まるで戦場の方程式のような『恐怖と欲望』

『恐怖と欲望』於・オーディトリウム渋谷(5/5鑑賞) 
 
 自分の記憶の中では、こんな設定は初めてなのだが、というのは、登場人物が、自分たちは架空の世界の中の人間である、ということを自覚している、というところから始まる、ということである。
 そこで、この映画の中で行われることはある意味、普遍性がある、ということを告げる。つまり、戦争に至ったそれぞれの状況は関係なく、戦争というものは結局こうなのだ、ということである。なので、敵地に不時着してしまったある小隊(という設定)の行動を観察する。そこには結局、絶望であったり、女性を人間とみなさない扱いであったり(製作年代の話もあることだろう)、個人的には何の感情を持っているわけではないのに、殺し殺される運命であることを享受せざるをえない冷静さであったりである。
 これらは、箱庭的に展開するわけだけれども、ゲームの興奮では全くない。

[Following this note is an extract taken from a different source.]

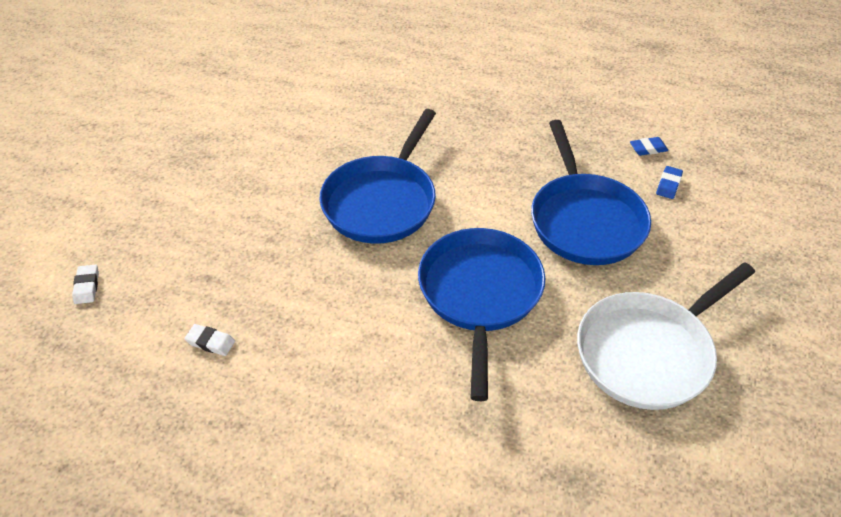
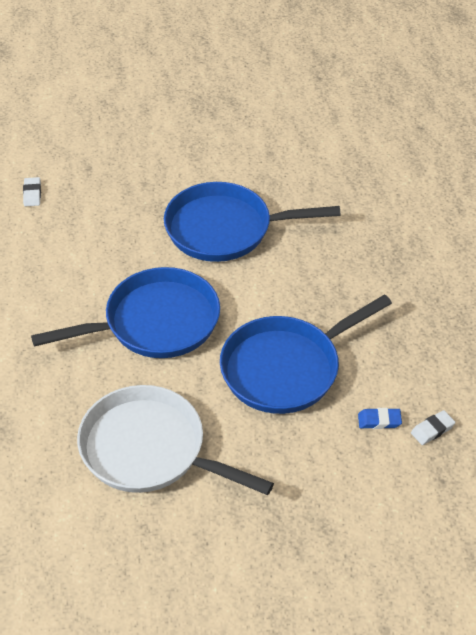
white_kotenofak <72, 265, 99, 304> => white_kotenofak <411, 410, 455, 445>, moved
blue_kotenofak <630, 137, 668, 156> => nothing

音楽も、戦争映画というよりもホラーに使用されるスタイルを踏襲している。
 考えれば、壮大な戦争映画の中の1エピソードとして組み込まれそうな時間数であり、コンパクトさで、習作的なものなのであろう、と確認することができる。
 
 特別上映的な上映ということもあってか、パンフレットに準ずるものは発行されていない様子。